(Data items)
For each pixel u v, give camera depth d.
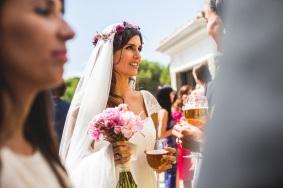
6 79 0.87
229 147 0.83
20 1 0.85
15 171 0.84
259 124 0.82
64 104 3.48
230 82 0.87
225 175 0.82
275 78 0.85
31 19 0.84
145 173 2.83
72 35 0.92
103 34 3.01
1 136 0.87
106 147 2.58
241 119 0.83
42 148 1.08
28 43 0.84
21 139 0.96
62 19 0.92
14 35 0.84
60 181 1.02
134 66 3.03
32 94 0.92
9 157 0.84
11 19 0.84
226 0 1.00
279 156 0.80
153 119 3.16
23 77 0.87
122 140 2.49
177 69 14.15
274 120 0.81
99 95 2.84
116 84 3.05
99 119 2.47
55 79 0.89
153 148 2.94
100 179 2.47
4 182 0.80
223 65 0.91
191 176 4.76
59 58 0.89
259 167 0.80
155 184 2.91
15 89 0.89
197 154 2.10
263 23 0.89
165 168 2.57
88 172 2.53
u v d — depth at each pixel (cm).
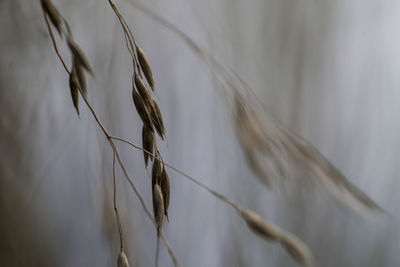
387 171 29
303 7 27
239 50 26
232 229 25
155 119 17
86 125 23
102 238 22
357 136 29
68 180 24
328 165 21
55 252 23
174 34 25
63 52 22
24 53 22
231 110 21
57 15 17
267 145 21
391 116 29
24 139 22
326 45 29
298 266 26
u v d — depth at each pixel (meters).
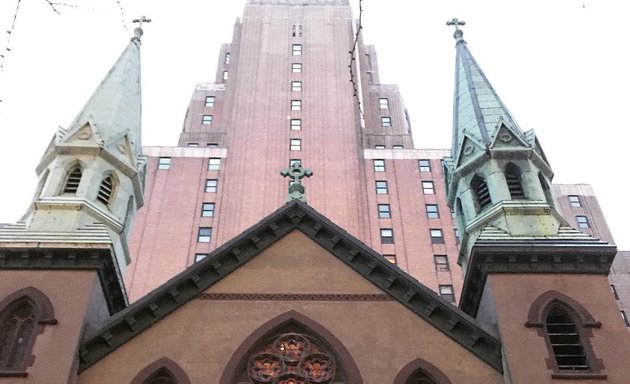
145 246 77.81
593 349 24.78
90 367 24.36
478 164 32.16
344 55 98.56
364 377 24.14
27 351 23.84
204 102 99.81
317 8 105.56
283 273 27.12
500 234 28.44
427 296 26.03
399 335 25.38
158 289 25.94
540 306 25.97
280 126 89.50
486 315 27.25
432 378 24.39
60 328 24.56
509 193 30.50
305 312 25.95
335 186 83.62
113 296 28.30
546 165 32.66
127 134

* REQUIREMENT: Copy each line from the entries above that has the word "depth" in it.

* TASK RESPONSE:
For each pixel u v, give camera depth d.
u v d — depth at each pixel (cm).
u v d — depth at each pixel (meters).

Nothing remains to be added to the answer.